▶ _EXERCISE GOAL_
Your answer should be every line of the entries that has the string "wurde" in it.

Transcribed page contents

——

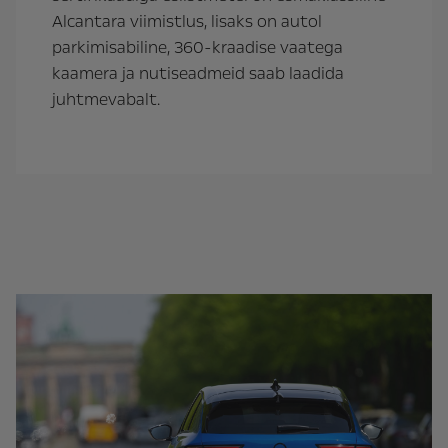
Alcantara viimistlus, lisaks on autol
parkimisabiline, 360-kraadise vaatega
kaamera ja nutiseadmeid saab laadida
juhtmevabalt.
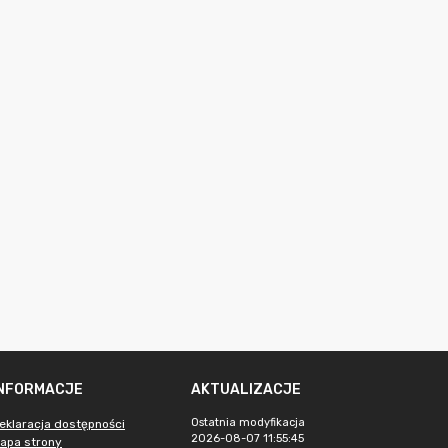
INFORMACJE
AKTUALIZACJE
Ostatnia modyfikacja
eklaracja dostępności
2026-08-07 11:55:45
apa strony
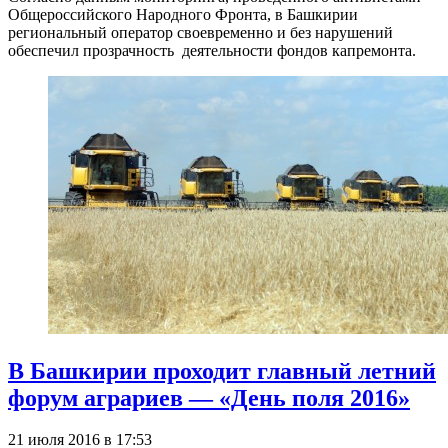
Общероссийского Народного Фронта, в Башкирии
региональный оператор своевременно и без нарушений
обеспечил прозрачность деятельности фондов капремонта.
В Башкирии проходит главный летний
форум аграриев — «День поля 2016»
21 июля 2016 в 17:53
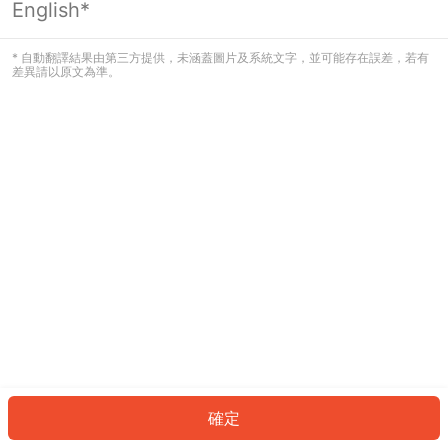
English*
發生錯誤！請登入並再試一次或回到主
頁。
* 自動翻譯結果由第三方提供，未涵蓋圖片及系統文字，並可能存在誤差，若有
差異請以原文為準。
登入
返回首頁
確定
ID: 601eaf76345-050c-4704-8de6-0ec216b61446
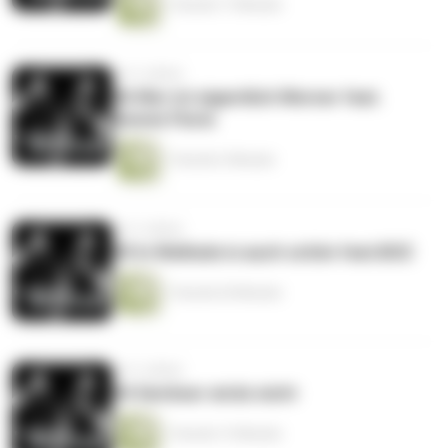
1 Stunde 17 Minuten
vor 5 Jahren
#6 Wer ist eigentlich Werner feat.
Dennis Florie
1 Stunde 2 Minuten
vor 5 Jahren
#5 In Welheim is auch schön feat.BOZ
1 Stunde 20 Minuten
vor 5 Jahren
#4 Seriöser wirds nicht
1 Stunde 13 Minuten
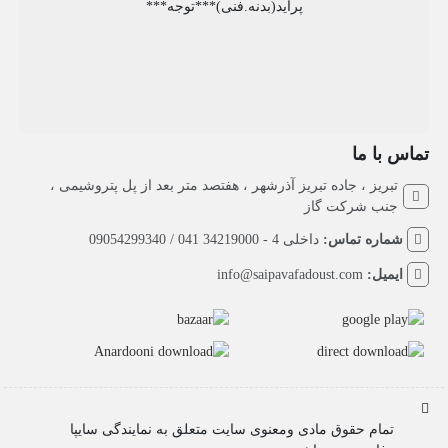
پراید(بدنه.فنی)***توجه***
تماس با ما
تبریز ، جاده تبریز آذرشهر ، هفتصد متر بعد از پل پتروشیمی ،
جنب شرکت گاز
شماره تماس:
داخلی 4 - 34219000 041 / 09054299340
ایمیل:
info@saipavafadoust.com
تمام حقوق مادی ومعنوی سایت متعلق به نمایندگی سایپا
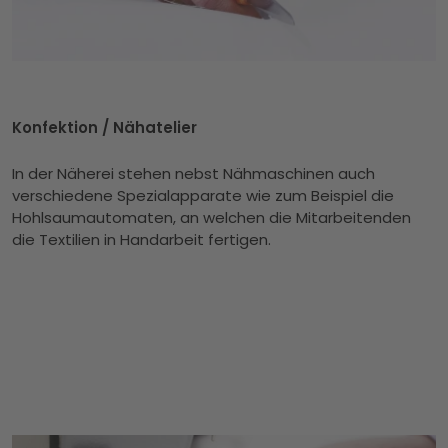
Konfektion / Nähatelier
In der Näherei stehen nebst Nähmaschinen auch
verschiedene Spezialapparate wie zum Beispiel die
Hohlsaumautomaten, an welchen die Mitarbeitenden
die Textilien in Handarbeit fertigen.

——

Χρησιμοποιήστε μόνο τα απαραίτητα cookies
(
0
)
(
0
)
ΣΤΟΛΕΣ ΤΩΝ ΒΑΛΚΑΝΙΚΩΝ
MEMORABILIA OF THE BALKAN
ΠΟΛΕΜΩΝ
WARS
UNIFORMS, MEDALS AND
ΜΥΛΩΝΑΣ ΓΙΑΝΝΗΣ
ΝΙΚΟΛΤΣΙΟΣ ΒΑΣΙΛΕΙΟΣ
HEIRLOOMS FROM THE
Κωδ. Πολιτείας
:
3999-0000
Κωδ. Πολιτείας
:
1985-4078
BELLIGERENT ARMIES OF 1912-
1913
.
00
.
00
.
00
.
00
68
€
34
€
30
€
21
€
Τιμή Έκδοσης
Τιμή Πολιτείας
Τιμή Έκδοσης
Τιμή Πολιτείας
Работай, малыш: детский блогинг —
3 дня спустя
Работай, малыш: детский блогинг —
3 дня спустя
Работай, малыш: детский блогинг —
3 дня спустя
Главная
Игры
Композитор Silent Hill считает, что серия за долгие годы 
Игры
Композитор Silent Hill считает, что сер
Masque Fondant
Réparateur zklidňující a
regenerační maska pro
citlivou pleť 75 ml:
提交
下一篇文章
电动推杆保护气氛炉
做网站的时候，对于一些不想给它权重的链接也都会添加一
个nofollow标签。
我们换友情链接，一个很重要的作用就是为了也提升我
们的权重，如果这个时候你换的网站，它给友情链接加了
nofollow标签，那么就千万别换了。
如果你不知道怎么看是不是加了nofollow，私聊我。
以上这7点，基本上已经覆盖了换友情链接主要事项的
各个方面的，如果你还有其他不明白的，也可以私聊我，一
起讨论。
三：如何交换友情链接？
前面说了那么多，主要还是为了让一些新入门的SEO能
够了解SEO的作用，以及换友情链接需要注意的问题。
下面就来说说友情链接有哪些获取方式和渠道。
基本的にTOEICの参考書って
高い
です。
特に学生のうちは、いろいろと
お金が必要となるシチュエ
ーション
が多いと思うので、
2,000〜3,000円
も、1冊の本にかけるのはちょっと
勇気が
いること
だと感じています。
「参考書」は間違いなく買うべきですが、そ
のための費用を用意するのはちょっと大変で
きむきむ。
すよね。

——

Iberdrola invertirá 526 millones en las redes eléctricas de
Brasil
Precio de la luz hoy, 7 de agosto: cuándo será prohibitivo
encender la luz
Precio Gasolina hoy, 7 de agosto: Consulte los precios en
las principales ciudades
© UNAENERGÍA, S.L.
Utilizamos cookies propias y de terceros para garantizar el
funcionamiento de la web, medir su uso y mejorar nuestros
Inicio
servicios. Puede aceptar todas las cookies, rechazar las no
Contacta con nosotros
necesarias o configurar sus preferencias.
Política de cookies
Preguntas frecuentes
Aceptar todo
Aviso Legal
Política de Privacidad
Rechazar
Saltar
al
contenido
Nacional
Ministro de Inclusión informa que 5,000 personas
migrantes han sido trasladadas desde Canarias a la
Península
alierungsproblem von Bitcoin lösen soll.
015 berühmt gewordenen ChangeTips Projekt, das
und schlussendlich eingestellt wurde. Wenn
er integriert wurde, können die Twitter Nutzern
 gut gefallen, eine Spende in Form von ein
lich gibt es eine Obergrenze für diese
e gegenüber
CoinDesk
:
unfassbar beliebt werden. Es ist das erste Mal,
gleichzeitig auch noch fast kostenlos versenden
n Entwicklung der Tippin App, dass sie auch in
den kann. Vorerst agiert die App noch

——

▶ _FINISHED TASK_
und schlussendlich eingestellt wurde. Wenn
er integriert wurde, können die Twitter Nutzern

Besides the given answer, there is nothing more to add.